The directors’ obsession with movement (whether a scene calls for it or not) and saturated hues worked fine in the pulpy popcorn flick Nerve, but Project Power — that “PRAH-ject,” not “pro-JECT,” in case you’re wondering how to pronounce the awful title — pretends to something greater: questions of loyalty and morality and… you know, stuff like that. Squirrel!

The screenplay is essentially an endless chase-and-fight scene with pauses to showcase what the magic pills can do: a human torch! bulletproof skin! exploding bodies! a woman with Elsa’s powers from Frozen! It’s all familiar and all jumbled together to no effective purpose. If this is what an “Art-istic” superpowers movie looks like, please send me back to Marvel on the next plane out.

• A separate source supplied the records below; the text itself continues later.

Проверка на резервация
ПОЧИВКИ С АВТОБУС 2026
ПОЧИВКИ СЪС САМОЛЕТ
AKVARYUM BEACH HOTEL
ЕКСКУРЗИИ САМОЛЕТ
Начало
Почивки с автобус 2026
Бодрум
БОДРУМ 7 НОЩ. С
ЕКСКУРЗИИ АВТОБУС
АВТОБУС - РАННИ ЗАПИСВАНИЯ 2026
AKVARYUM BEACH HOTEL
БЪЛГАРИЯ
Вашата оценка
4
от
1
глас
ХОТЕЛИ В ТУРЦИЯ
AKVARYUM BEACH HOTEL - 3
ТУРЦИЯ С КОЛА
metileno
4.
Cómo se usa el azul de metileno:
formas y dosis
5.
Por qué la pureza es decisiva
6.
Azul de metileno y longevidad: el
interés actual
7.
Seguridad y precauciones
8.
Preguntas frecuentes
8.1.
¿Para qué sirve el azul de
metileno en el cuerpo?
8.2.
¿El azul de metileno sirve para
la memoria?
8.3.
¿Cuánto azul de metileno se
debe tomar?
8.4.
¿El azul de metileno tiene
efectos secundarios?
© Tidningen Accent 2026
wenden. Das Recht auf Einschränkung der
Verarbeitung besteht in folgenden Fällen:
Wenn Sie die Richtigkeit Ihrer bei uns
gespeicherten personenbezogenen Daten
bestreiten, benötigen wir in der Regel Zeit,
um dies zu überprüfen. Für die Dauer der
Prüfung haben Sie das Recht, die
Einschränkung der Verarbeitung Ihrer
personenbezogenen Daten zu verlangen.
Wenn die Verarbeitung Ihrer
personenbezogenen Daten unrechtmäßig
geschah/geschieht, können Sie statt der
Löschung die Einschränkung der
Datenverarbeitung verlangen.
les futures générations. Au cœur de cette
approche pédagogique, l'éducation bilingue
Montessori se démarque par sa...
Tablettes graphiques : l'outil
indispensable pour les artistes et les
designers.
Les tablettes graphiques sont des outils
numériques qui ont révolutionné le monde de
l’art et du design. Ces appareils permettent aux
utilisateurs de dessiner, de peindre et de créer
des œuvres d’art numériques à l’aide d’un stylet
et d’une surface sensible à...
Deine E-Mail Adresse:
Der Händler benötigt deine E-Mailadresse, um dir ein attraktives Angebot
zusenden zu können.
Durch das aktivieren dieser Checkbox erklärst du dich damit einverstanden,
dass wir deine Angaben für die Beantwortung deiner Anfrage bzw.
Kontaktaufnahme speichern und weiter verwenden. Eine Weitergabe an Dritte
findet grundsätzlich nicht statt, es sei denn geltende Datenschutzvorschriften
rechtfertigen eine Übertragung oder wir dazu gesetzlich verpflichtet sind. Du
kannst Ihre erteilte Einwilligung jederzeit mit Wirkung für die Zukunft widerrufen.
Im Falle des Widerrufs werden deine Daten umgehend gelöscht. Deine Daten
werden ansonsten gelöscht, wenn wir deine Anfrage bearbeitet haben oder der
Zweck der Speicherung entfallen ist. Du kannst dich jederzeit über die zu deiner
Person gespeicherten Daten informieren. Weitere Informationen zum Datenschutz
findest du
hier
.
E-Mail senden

Project Power does get points for showcasing the less touristy sides of New Orleans — cue throwaway reference to Hurricane Katrina — and its two stars retain some magnetism amid the tumult. But those are slim satisfactions. The whole affair is like watching someone play a violent videogame without sharing the controller — you can sort of follow what’s going on, but you’re not involved. Not surprisingly, Schulman and Joost’s next announced project is based on an actual videogame. They should do very well with that.

Grade: D-minus. Rated R. Now streaming on Netflix.